The pension assets grew by $12.0 million to $158.1 million because of strong financial market returns.

The pension obligation declined by $6.5 million to $167.8 million. The decline was due to the fact that the plan paid $11 million in benefits and because interest rates increased modestly through Aug. 31, 2021, more than offsetting the increase in accrued amounts owed to plan participants. Since then, interest rates have increased significantly. If rates stay at this higher level, the pension obligation will fall further and reduce the pension liability even more.

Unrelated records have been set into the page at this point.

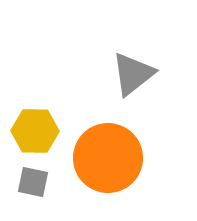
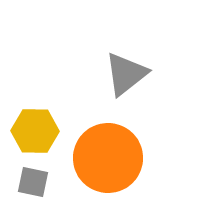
gray triangle: moved 7 px left
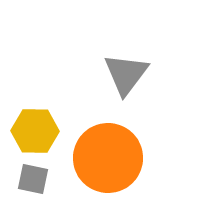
gray triangle: rotated 15 degrees counterclockwise
gray square: moved 3 px up
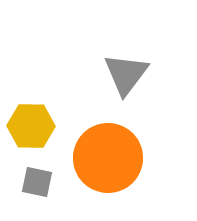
yellow hexagon: moved 4 px left, 5 px up
gray square: moved 4 px right, 3 px down
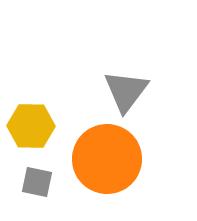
gray triangle: moved 17 px down
orange circle: moved 1 px left, 1 px down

The association has been successful in managing this significant obligation. In fiscal year 2016, the pension liability was $95 million. As of Aug. 31, 2021, it is less than $10 million, an $85 million improvement. We accomplished this through $80 million of low-cost loans used to fund the pension and several transactions that reduced the number of individuals in the pension plan. Of the $80 million of loans, $50.5 million has been repaid as of April 30, leaving a remaining balance of $29.5 million.

Fiscal year 2023 budget

As of this writing, staff has completed initial input of our association’s preliminary fiscal year 2023 budget. Preliminary consolidated budgeted revenue is about $207 million, an increase of more than $9 million from the final fiscal year 2022 budget.

As discussed earlier in this report, grant revenue is up $8.3 million over last year for the eight-month period ending April 30, 2022. Looking forward to next year, we expect this growth trend to continue as the grants’ full-year total budget of $86.4 million reflects a total increase of over $13 million from the fiscal year 2022 budget. This increased grants activity also benefits the association’s general operations in that it allows the association to recover more of its overhead costs from grants. The fact that unrelated third parties want to fund our work convincingly demonstrates its value. We should all take pride in the tremendous work our association performs for the betterment of our world.

Although grant activity is expected to increase significantly, general operations revenue is expected to decrease by about $4 million from the fiscal year 2022 budget. Most of the decrease is from using less investment income in operations, but both dues and meetings-related revenue are also expected to slightly decline from the fiscal year 2022 budget, emphasizing the need to attract new members and improve retention of existing members.

To compensate for this decreased revenue and achieve the required general operations balanced budget of revenue and expenses that support our core activities, expense savings were found in several areas: the increased overhead expense recoveries from grants mentioned earlier; shared staff and other efficiencies identified by senior staff; and a reduction in general operations contributions to sections, divisions and forums.

On an aggregate basis, budgets for sections, divisions and forums have remained stable year over year.

The budget is preliminary, as much can occur in the time remaining of fiscal year 2022. We are encouraged by the diligent efforts of staff and our member leaders to find efficiencies in their areas while not materially disrupting efforts to acquire, engage and retain members. We look forward to a successful fiscal year 2023 and beyond. Thank you for the opportunity to serve as your treasurer.